* **Try it**: Among the entries below, please repeat exactly and only the lines from the line containing "- **Exponential backoff" to the line containing "- **Rate limit specific", both lines included.

* **Available data**:
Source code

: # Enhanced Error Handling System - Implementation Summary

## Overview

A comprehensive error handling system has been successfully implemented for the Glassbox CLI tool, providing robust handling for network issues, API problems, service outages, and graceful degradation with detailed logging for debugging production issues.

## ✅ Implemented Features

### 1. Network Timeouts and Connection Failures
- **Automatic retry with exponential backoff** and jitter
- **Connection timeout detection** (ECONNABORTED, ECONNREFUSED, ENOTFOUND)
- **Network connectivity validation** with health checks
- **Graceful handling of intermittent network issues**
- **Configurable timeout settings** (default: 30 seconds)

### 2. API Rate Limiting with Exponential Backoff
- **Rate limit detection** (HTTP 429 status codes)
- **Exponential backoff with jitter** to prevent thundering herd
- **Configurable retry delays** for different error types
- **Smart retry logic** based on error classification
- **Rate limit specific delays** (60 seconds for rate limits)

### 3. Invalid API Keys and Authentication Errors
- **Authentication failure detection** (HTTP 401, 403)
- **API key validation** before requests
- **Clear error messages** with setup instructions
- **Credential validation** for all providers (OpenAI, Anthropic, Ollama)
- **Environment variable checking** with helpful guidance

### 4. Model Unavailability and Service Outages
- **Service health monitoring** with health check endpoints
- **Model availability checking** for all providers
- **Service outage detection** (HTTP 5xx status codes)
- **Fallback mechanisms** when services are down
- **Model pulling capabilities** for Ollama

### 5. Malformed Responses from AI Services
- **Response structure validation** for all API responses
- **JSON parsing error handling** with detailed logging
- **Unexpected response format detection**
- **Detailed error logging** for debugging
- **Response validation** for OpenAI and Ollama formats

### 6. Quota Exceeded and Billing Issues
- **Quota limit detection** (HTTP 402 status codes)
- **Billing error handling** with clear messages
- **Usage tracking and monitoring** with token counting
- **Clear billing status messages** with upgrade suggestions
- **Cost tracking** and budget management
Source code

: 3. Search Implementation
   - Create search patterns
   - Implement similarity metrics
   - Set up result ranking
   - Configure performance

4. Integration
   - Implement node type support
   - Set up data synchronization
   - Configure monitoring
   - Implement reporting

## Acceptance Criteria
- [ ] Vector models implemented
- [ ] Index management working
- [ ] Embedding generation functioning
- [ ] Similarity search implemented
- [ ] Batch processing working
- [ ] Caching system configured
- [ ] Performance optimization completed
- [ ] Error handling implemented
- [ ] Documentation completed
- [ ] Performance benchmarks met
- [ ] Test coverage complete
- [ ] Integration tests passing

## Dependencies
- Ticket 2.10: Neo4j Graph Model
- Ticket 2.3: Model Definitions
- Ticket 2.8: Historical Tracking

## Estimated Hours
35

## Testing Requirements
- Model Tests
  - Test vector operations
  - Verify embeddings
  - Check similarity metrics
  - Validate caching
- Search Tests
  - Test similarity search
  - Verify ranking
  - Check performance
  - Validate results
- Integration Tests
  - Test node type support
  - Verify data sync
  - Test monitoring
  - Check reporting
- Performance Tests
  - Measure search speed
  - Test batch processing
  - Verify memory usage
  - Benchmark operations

* **Your solution**:
- **Exponential backoff with jitter** to prevent thundering herd
- **Configurable retry delays** for different error types
- **Smart retry logic** based on error classification
- **Rate limit specific delays** (60 seconds for rate limits)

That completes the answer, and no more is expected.